Consumer advocates turned up the volume on efforts to influence the upcoming vote on the FDA’s medical device user fees, issuing a new campaign targeting the "loopholes" in FDA review.
"Should medical device makers be allowed to sell new devices based on manufacturer-recalled products – without ever having to prove that the safety flaws were fixed?" reads the ad, which began running in Politico today. "The answer is obvious. But for months, their lobbyists have been working to block Congress from giving the FDA the power to require this proof."
Watchdog groups, and Consumers Union in particular, have been active in lobbying efforts targeting the re-authorization of the medical device user fee act, which doubles the amount industry will pay for FDA review over the next 5 years in exchange for certain performance goals.
The U.S. Senate late last month sped the bill along with near-unanimous support and the measure may hit the floor as soon as next week. A House version of the bill flew through a subcommittee earlier this month. The White House in February put its stamp of approval on the bill, which won FDA and industry support in negotiations.
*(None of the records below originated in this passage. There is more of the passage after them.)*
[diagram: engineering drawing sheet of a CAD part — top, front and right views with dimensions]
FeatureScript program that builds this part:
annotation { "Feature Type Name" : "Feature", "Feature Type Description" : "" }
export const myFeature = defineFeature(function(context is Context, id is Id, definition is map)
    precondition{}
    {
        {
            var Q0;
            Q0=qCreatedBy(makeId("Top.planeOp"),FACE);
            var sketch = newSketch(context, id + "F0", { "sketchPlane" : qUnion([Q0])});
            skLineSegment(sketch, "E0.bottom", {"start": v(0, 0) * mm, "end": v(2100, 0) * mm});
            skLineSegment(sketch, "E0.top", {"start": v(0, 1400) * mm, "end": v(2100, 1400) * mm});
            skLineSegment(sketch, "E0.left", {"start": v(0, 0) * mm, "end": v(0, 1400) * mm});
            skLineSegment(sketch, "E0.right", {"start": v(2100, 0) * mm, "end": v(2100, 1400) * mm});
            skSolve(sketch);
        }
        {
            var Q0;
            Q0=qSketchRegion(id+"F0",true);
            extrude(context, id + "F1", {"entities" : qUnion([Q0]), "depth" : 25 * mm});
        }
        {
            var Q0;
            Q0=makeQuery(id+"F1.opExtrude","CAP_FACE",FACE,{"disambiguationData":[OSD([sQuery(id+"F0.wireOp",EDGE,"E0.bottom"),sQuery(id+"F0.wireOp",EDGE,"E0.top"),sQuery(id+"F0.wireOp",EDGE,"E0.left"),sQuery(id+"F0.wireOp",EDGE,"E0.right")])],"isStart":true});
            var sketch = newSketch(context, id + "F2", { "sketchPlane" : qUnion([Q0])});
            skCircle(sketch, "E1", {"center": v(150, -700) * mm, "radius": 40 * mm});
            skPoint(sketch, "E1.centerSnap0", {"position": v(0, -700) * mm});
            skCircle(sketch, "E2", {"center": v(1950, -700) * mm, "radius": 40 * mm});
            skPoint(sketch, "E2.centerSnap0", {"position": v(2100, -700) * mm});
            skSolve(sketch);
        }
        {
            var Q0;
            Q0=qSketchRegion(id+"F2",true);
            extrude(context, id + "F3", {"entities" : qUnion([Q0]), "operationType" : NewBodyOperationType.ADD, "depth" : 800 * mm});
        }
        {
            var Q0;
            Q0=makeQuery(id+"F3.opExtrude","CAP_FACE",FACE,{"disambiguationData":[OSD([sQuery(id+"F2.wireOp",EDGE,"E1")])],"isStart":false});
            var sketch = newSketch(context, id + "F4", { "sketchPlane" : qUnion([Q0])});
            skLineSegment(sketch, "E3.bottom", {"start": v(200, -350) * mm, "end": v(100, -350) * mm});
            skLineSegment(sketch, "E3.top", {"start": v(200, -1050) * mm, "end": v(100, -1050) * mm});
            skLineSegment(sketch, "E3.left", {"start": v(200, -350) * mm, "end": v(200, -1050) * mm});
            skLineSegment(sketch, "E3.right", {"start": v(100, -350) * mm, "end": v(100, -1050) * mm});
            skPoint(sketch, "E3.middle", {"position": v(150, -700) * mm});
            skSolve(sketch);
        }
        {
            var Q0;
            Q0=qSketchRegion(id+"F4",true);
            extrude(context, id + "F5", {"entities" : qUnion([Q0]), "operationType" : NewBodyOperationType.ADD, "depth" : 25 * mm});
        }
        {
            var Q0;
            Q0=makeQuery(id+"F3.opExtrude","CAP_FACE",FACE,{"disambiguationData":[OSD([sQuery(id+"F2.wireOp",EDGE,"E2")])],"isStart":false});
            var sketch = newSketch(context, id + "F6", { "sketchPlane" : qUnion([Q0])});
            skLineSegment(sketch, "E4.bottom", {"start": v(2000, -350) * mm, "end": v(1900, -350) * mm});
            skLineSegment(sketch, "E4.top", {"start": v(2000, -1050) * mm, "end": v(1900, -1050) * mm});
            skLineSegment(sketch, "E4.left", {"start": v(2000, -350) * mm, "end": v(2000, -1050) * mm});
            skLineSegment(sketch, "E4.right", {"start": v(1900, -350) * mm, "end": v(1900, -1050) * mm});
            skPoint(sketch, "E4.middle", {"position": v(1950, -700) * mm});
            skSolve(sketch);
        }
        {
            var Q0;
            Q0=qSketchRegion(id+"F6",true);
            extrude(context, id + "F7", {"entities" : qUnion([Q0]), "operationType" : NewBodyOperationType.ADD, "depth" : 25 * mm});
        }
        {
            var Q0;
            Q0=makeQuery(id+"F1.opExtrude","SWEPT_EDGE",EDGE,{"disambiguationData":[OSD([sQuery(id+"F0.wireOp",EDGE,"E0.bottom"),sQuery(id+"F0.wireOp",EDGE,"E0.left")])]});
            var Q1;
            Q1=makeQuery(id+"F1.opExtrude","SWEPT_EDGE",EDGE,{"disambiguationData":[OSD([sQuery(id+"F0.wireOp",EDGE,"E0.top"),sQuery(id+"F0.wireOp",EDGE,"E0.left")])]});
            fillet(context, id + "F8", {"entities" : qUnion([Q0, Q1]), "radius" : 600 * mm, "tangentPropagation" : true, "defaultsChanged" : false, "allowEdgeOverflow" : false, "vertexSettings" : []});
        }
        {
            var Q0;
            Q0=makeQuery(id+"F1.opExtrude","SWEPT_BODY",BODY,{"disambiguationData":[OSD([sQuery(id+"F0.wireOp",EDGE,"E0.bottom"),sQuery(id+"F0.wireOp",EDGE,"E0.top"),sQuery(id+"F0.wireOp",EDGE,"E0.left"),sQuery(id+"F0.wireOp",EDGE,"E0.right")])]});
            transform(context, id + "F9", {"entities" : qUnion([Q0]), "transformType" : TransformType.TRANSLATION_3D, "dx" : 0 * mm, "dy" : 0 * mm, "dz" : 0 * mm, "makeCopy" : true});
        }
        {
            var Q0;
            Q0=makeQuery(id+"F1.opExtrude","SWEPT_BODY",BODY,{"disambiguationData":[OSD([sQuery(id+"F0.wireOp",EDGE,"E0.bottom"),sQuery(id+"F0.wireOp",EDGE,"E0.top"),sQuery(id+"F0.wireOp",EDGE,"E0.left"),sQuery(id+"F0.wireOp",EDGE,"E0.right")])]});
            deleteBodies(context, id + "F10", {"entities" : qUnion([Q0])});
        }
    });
Consumers Union wants the FDA to have broader authority to require medical device makers seeking clearance to speak for failures in predicate devices. Under current law, the FDA has no power to force companies to prove that new devices are free from flaws that led to recalls or safety issues in prior products that are serving as a foundation for review.
"It’s time to close this absurd loophole and give the FDA the power it needs to protect patients," Consumers Union’s Safe Patient Project director Lisa McGiffert said in prepared remarks. "But so far, the politically powerful medical device lobby has blocked this common sense reform. Medical device makers should have no objection to proving they have fixed safety flaws in order to sell products based on ones that are dangerous to patients."
The group held up recent controversies over transvaginal mesh implants, metal-on-metal hip replacements and recalled heart devices as example of the failure of the FDA’s 510(k) process, which allows device makers to bypass federally mandated clinical trials for new devices if they are found "substantially equivalent" to products already on the market. More than 90% of medical devices are cleared though the 510(k) "fast track," rather than the more stringent pre-market approval process, according to the group.
"Medical device makers have misled Congress that this reform isn’t necessary, but the evidence is clear that the FDA doesn’t have the power it needs to protect patients," McGiffert added. "It’s time to use some common sense and close this indefensible loophole in the law."
Consumers Union, the policy advocacy arm of Consumer Reports, has been a loud voice in the debate over medical device regulation. The group in March released poll results showing “overwhelming” support for more oversight of medical devices.
The group itself got a harsh review for over-simplifying the medical device review environment and disregarding studies that weren’t conducted in humans.
"The Consumers Union is not correct in its representation of the industry, claiming, ‘most medical implants have never been tested for safety,’" MDDI Online reported in April. "This is blatantly untrue."